New feature: In the name of the father
Jess McCabe // 21 August 2008
For many women, getting married still means changing their name. Sarah Louisa Phythian-Adams has an alternate proposal
Very recently I was married. It was 10 years in the making, and still I did it with some trepidation – not because I was afraid of what it would mean to be legally bound to my husband henceforth, but what it would mean to me as a feminist.
Indeed, many couples still choose to get married. I say ‘choose’, because now more than ever, marriage really is a choice. I also choose the word ‘still’ very carefully, because, I am told (recently by a Cheshire County Registrar), that the Marriage Act has not changed since 1948 – despite the Civil Partnership Act 2004, which introduced civil partnerships for same-sex couples.
I was completely in ignorance of this fact – assuming that the general status of marriage had received a well earned shake-up with the advent of said civil partnerships – and so was left feeling slightly foolish and a tad wronged when I skipped into the registry office with my soon-to-be husband looking for something new and shiny out of the marriage contract. And why shouldn’t I, I thought, explaining to the registrar my ideas about the business of relationship contracts. Indeed, feminism is about expanding choices and certainly not about pretending that old ‘choices’ are in fact choices at all and I wondered how many women had been in there before me pondering the equality of what they were about to do, finger poised on the pen.

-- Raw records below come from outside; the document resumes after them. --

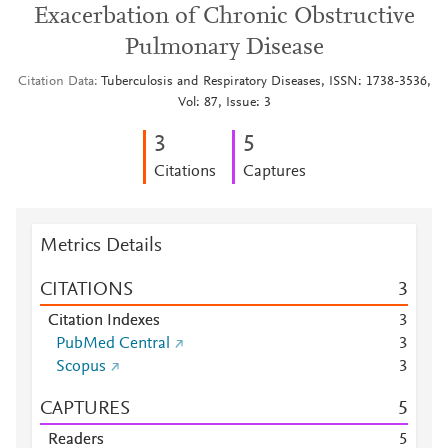
Exacerbation of Chronic Obstructive
Pulmonary Disease
Citation Data
Tuberculosis and Respiratory Diseases, ISSN: 1738-3536,
Vol: 87, Issue: 3
3
5
Citations
Captures
Metrics Details
CITATIONS
3
Citation Indexes
3
PubMed Central
3
Scopus
3
CAPTURES
5
Readers
5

But I was already committed and in faint rebellion, I wrote a formal letter of complaint about the marriage certification (amongst other things) – why ever did it ask for father’s status and not mother’s – bearing in mind that the equivilent for newly minted civil partnerships asks for both? No matter, the Marriage Act had not changed, but I had already changed my mind. I lurched under the sense that filling out that form was an act of submission to the cosh of an insidious patriarchy that just refuses to die; that even when I thought I was making decisions and choices based on what was best for me – I was just bending over for some.